Cagney Gerard, Park Stephen, Chung Clement, Tong Bianca, O'Dushlaine Colm, Shields Denis C, Emili Andrew
Conway Institute, University College Dublin, Belfield, Dublin 4, Ireland.
J Proteome Res. 2005 Sep-Oct;4(5):1757-67. doi: 10.1021/pr0500354.
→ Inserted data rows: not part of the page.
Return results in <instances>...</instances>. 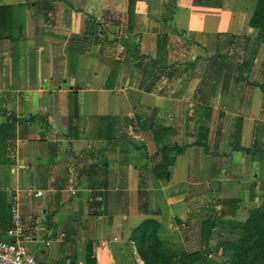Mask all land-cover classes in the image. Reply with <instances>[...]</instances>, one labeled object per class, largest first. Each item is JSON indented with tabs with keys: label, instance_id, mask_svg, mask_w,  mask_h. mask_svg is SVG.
Returning a JSON list of instances; mask_svg holds the SVG:
<instances>
[{
	"label": "crops",
	"instance_id": "crops-1",
	"mask_svg": "<svg viewBox=\"0 0 264 264\" xmlns=\"http://www.w3.org/2000/svg\"><path fill=\"white\" fill-rule=\"evenodd\" d=\"M213 1L0 0V237L17 196L40 264H153L138 249L146 222L167 254L227 263L264 202V153H242L251 147L226 131L234 102L219 91V34L240 42L258 30L244 0ZM181 65L183 82L169 76ZM243 83L254 138L264 92ZM170 144L186 147L162 180L153 168Z\"/></svg>",
	"mask_w": 264,
	"mask_h": 264
},
{
	"label": "trees",
	"instance_id": "trees-1",
	"mask_svg": "<svg viewBox=\"0 0 264 264\" xmlns=\"http://www.w3.org/2000/svg\"><path fill=\"white\" fill-rule=\"evenodd\" d=\"M249 24L251 27L258 30L257 38L259 42H264V0H256ZM229 47L228 51L231 54H236L238 52V57H240L239 61H243L242 64L245 65L246 59L241 57L239 53L240 50L235 48L234 42L231 41ZM241 51L243 52L244 50ZM134 54L142 59L149 57L141 54L139 46L134 48ZM221 55L225 56L224 53ZM245 66L251 69L252 65L246 64ZM177 67L169 76L171 78L175 76L177 81L183 82L185 79L184 77H186L187 74L189 75L191 68H188V66L183 68V65ZM249 82L250 84L260 87L264 92L263 82ZM149 90H151V87L148 88V91ZM185 147L186 146H178L176 144L161 146L163 155L167 153V151L171 154L165 156L163 160L154 165L153 171L158 178L169 180V166L174 163L175 155L181 153ZM252 192L254 194L255 190L252 189ZM157 229V225H153L150 222H146L140 228L138 249L145 261L147 260L153 264H189L200 258L199 254H186L185 258L176 254L174 255L172 252H168L167 254L166 250L161 248L162 242L157 234ZM226 264H264V202L258 207L253 208L249 212L247 219L242 223L240 237L237 243L233 245L232 253Z\"/></svg>",
	"mask_w": 264,
	"mask_h": 264
},
{
	"label": "rangeland",
	"instance_id": "rangeland-1",
	"mask_svg": "<svg viewBox=\"0 0 264 264\" xmlns=\"http://www.w3.org/2000/svg\"><path fill=\"white\" fill-rule=\"evenodd\" d=\"M207 1L214 2L213 0H207ZM232 2L235 7V0H233ZM255 3H256V0H244L243 3L240 4V6L242 7L244 6L246 10V13L244 14L245 16H247L246 14H248L249 12H250V15L252 14L253 12L252 9L254 8ZM246 28H250V25L247 24ZM257 37H258V33H257L256 38H253L251 36L250 38L244 37V38H241L239 42L238 37H236L233 33H225V34L220 33L219 34V46H218L217 53L220 54L219 57L223 58V61L221 62V64L219 63V69L217 70L218 71L217 73H219V91L221 92L222 88L224 89L228 88L230 95L233 97V100L230 103L234 102L233 105H231V110H230L231 112H229L228 110H225V112H227L224 118L225 121H229V120L231 121L232 119H235L233 123V128L232 129L226 128V131L228 132V135L232 133V137L230 138L232 142L238 144L239 141H244L247 145L251 147L252 150H248V148L245 146V151L242 153H247L250 151L257 152V150L260 151L261 153H264V123H260V125H257L256 136L254 138H252L249 135V131H248L249 128L247 127L246 122L247 121L252 122V120L257 119L258 112L251 110V105L254 102L253 101L254 94H251L245 91L244 84L246 83H243V81H246L248 84H250L249 81L251 82L259 81V82L264 83V42H259V39ZM231 41L234 42L235 48H238L240 50L239 53L241 57L246 59L245 60L246 64L252 65V62L256 61L254 72H251V69L245 66L246 64L243 65L242 64L243 61L241 62L239 61L240 57H238V52L236 54H231L228 51V49L230 48L229 43ZM241 50H244V51L242 52ZM200 53L201 55H204L207 53V51L201 50ZM222 53H224L225 56H222L221 55ZM158 65H159V73L161 71H164L165 69L170 68L167 66H162V64H158ZM214 68L215 67H213V69ZM213 69H211V71ZM147 83L149 84L150 80H147ZM254 87H257L260 89V87L258 86L254 85ZM221 97L222 96L219 95V98ZM247 100L248 101L252 100L250 106L247 105ZM101 103L103 102L101 101ZM144 116L148 118L145 112H144ZM166 116L167 115H164V119H166ZM197 117L198 115L194 116V118H197ZM263 118H264V115H263ZM243 125H244V131H246V134L245 133L243 134L245 136V140L242 139L241 134L238 135V130H241ZM143 129L146 130L147 128L143 126ZM197 129H199V127ZM104 131L105 129L104 127H102L101 133L105 134ZM197 131H200V130H197ZM200 136H203V134H201ZM224 140H227V138L224 137ZM214 145L215 144L212 142H207L204 145V147L208 149L209 151H214L215 149ZM229 169L230 168L228 166H225V169L223 170L222 168H220L221 173L219 174V181L225 179L224 175L226 173L224 171L228 172ZM240 179H241L240 177H236L235 175L231 178V180H233L231 182H233L236 185L238 183L236 180H240ZM228 185H230V183ZM251 195L252 196L254 195L252 191H251Z\"/></svg>",
	"mask_w": 264,
	"mask_h": 264
},
{
	"label": "built area",
	"instance_id": "built-area-1",
	"mask_svg": "<svg viewBox=\"0 0 264 264\" xmlns=\"http://www.w3.org/2000/svg\"><path fill=\"white\" fill-rule=\"evenodd\" d=\"M76 193V190H73ZM38 191L37 195H41ZM12 224L6 237H0V264H40L29 248L32 237L27 234L24 216L20 210L17 196L12 203Z\"/></svg>",
	"mask_w": 264,
	"mask_h": 264
}]
</instances>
Profiling of tissues and cell types through systematic characterization of expressed genes or proteins shows promise as a basic research tool, and has potential applications in disease diagnosis and classification. We used multidimensional protein identification protein identification technology (MudPIT) to analyze proteomes for enriched nuclear extracts of eight human tissues: brain, heart, liver, lung, muscle, pancreas, spleen, and testis. We show that the method is approximately 80% reproducible. We address issues of relative abundance, tissue-specificity, and selectivity, and the significance of proteins whose expression does not correlate with that of the corresponding mRNA. Surprisingly, most proteins are detected in a single tissue. These proteins tend to fulfill specialist (and potentially tissue-specific) functions compared to proteins expressed in two or more tissues.
通过对表达的基因或蛋白质进行系统表征来分析组织和细胞类型,显示出作为一种基础研究工具的潜力,并在疾病诊断和分类中具有潜在应用。我们使用多维蛋白质鉴定技术(MudPIT)来分析八种人类组织(脑、心脏、肝脏、肺、肌肉、胰腺、脾脏和睾丸)富集核提取物的蛋白质组。我们表明该方法的重现性约为80%。我们探讨了相对丰度、组织特异性和选择性问题,以及表达与相应mRNA不相关的蛋白质的意义。令人惊讶的是,大多数蛋白质在单一组织中被检测到。与在两种或更多组织中表达的蛋白质相比,这些蛋白质倾向于履行专门(且可能是组织特异性)的功能。